Non starò qui a fare una
recensione di questo Candido che è
uno dei libri più famosi al mondo, sul quale sono stati scritti volumi di
critica e che è stato preso come spunto da parecchi altri scrittori – tra i
quali il nostro Leonardo Sciascia
con il suo Candido, ovvero un sogno
fatto in Sicilia –, né starò a spiegarvi chi sia stato il signor François-Marie
Arouet, in arte Voltaire.
E allora di cosa stiamo parlando, sei scemo? Direte. E con
una premessa così non avreste tutti i torti, in effetti.
Di cosa parliamo, allora?
Il Candido lo conoscono tutti (mi
auguro), tutti sanno chi sia stato Voltaire…
potrei anche piantarla qui e darvi appuntamento a dopodomani. Va bene, l’ho
letto, consiglio di farlo anche a voi, buona lettura, arrivederci.
Ma non mi pagano (Ha! Ha!
Ha! Scusate…) per scrivere poche righe, e di conseguenza mi dilungherò con
qualche altra facezia (a questo punto mi vengono in mente Alessandro Dumas e il suo Il
conte di Montecristo, questo sì pagato a righe… e per questo prolisso,
ridondante, logorroico, interminabile… e nonostante ciò uno dei massimi
capolavori della letteratura mondiale).
Dirò solo che una delle
ragioni per cui la lettura dei classici al giorno d’oggi non risulta così
piacevole, almeno per me, è che oramai siamo abituati a ben altri ritmi e
linguaggi di quelli dell’epoca in cui sono stati scritti quelli che vengono
considerati i punti fermi della letteratura. Le situazioni e i concetti, gli
stati d’animo e i sentimenti esposti da William
Shakespeare sono incomparabili, ma personalmente ho sempre trovato noiosissima
la sua lettura; ho riletto da poco Robinson
Crusoe e anche questo l’ho trovato pericolosamente vicino agli effetti di
un gas soporifero. Non escludendone la bellezza, comunque.
Il pregio del Candido di Voltaire, invece, è quello di essere perfettamente leggibile
ancora oggi (e devo elogiare anche la traduzione perfetta di Stella Gargantini), con uno stile
dinamico saturo di quell’ironia che ha reso famoso l’illuminista francese.

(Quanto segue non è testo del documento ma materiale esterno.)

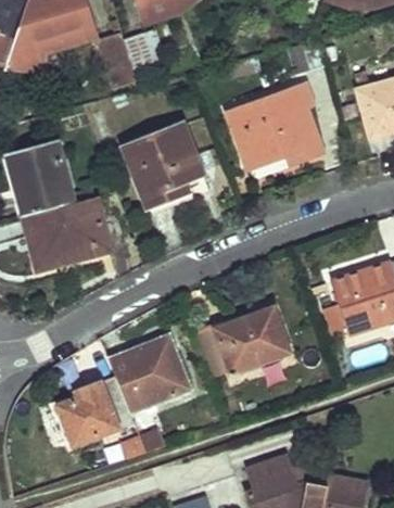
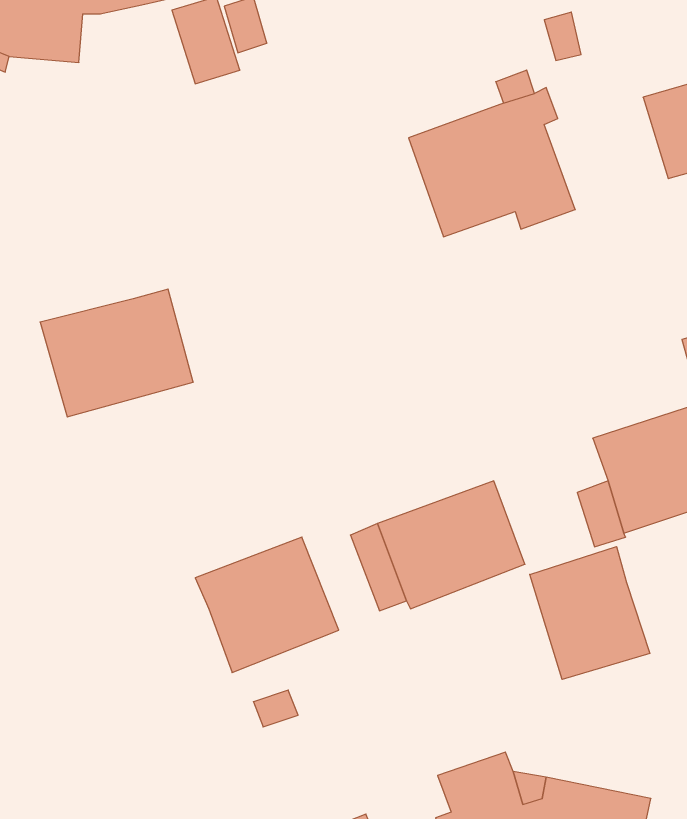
building: [124,125,202,207] -> none
building: [7,140,75,216] -> none
building: none -> [530,547,650,679]
building: [61,377,136,447] -> none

Voltaire era veramente un grande: già all’epoca
condannava la vivisezione e i vivisettori, e reputava che l’uomo non avesse affatto
quella superiorità per diritto divino sugli animali e su tutta la natura come
la Chiesa predicava. La sua visione distopica del mondo che lo circondava si
rivela attraverso la polemica nei confronti delle ingiustizie e delle
superstizioni, con il suo scetticismo e con le paradossali avventure del suo
protagonista, la cui ingenuità nei confronti delle cose che lo circondano
assume dei contorni che surreali è dire poco.
L’uso di sillogismi
esasperati e in fondo illogici costituisce una bonaria presa in giro
dell’allora nascente studio scientifico
della logica ("i nasi servono ad appoggiarvi gli occhiali, ed
infatti noi abbiamo degli occhiali"), e il fatto stesso che Candido segua molto volentieri le
lezioni del suo mentore Pangloss per
la sola ragione di poter continuare a saziarsi della bellezza di Cunegonda è solo uno dei simpatici non sense che non avrebbero sfigurato in
qualche libro odierno.
Ecco il pregio più
rilevante: se l’autore di Candido
fosse stato per noi un perfetto sconosciuto, avremmo anche potuto dire che il
libro avrebbe potuto essere stato scritto ieri.